Global Recession Likely, Depression Possible: Economist
Global recessionin 2012 is "65 to 75 percent certain" and could deteriorate into a lengthy depression, Roger Nightingale, economist and strategist at RDN Associates, told CNBC.
The peak rate of growth for the world's economy occurred more than 12 months ago and "it carries on going down," Nightingale said. "We are probably going into negative territory around spring of next year; it is not for certain, but that is the most likely scenario. I would say the recession is 65 percent, 75 percent certain.”
The economist warned that should recession kick in, the global economy might be too weak to generate any GDP growth for years, or even decades.
“When the downturn ends, and when the upturn begins, will it be powerful enough to take us into some sort of growth again? Or are we going to find ourselves in a protracted depression-type scenario?" he wondered.
“Seven years would be a very short depression; depressions last a lot longer than that. I would be extremely pleased if it were to only last seven years. In Japan’s case, it lasted 20 years,” he said.
Nightingale added that the US economy has “some big pluses”, but was uncertain it was strong enough to steer the world out of a recession.
“America is very competitive at the moment, and she has a lot of advantages in finance, agriculture and many other areas. There are some big pluses in the American situation, and they are causing some growth. Whether they are going to be big enough to keep the thing going, and to bail out the rest of the world, is another issue,” he said.
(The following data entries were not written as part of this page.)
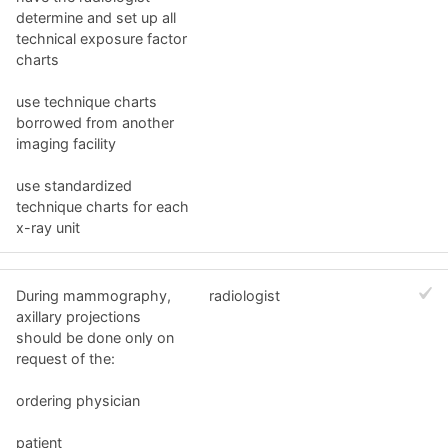
determine and set up all
technical exposure factor
charts
use technique charts
borrowed from another
imaging facility
use standardized
technique charts for each
x-ray unit
During mammography,
radiologist
axillary projections
should be done only on
request of the:
ordering physician
patient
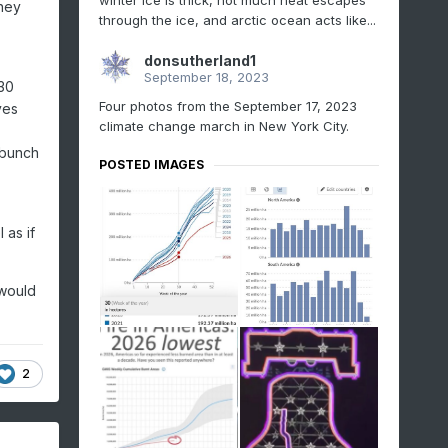
winter ice is thick, not much heat escapes
they
through the ice, and arctic ocean acts like...
donsutherland1
September 18, 2023
030
Four photos from the September 17, 2023
ves
climate change march in New York City.
 bunch
POSTED IMAGES
 as if
 would
2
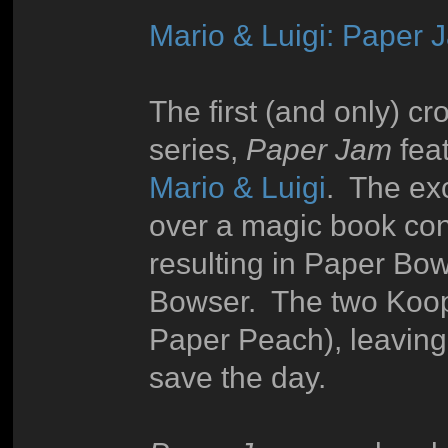
Mario & Luigi: Paper 
The first (and only) 
series,
Paper Jam
fea
Mario & Luigi
. The exc
over a magic book con
resulting in Paper Bo
Bowser. The two Koop
Paper Peach), leaving 
save the day.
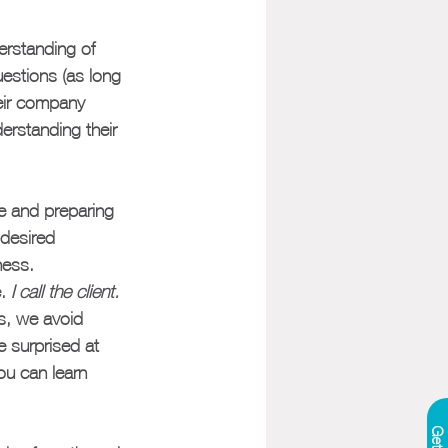
erstanding of 
uestions (as long 
eir company 
erstanding their 
re and preparing 
 desired 
ness.
. 
I call the client. 
es, we avoid 
e surprised at 
ou can learn 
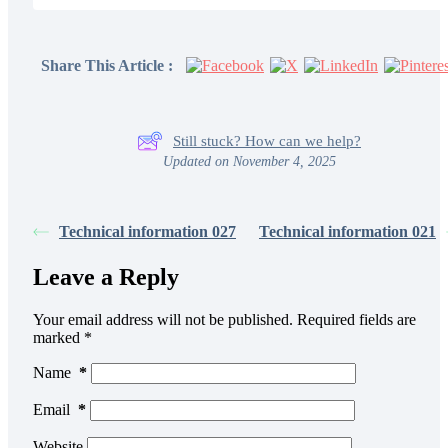
Share This Article :
Still stuck? How can we help?
Updated on November 4, 2025
Technical information 027
Technical information 021
Leave a Reply
Your email address will not be published.
Required fields are
marked
*
Name
*
Email
*
Website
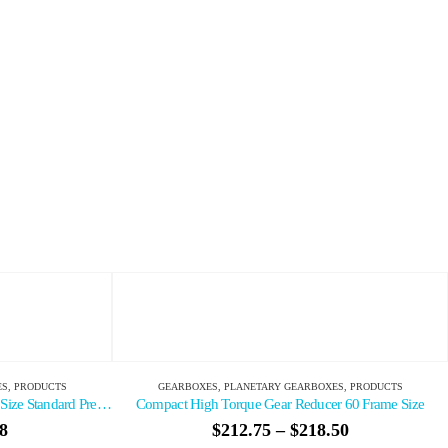
EARBOXES
,
PRODUCTS
GEARBOXES
,
PLANETARY GEARBOXES
,
PRODUCTS
Reducer 60 Frame Size
2 Stage NEMA Reducer 23 Frame Size Standard Pre
$
218.50
$
125.45
–
$
178.86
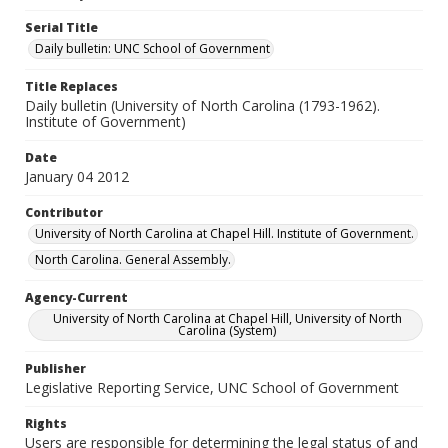
Serial Title
Daily bulletin: UNC School of Government
Title Replaces
Daily bulletin (University of North Carolina (1793-1962).
Institute of Government)
Date
January 04 2012
Contributor
University of North Carolina at Chapel Hill. Institute of Government.
North Carolina. General Assembly.
Agency-Current
University of North Carolina at Chapel Hill, University of North
Carolina (System)
Publisher
Legislative Reporting Service, UNC School of Government
Rights
Users are responsible for determining the legal status of and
The strategist also raised concerns about the German 'strong man of Europe', saying its industrial production figures would plummet with Japan’s recovery from the tsunami.
“Germany is the major beneficiary of the Japanese tsunami, and as the Japanese come back on stream and production increases again, they will take their markets back from the Germans," Nightingale said.
"Watch out very carefully for industrial production numbers falling quite significantly, perhaps from autumn of this year through to spring of next year,” he added.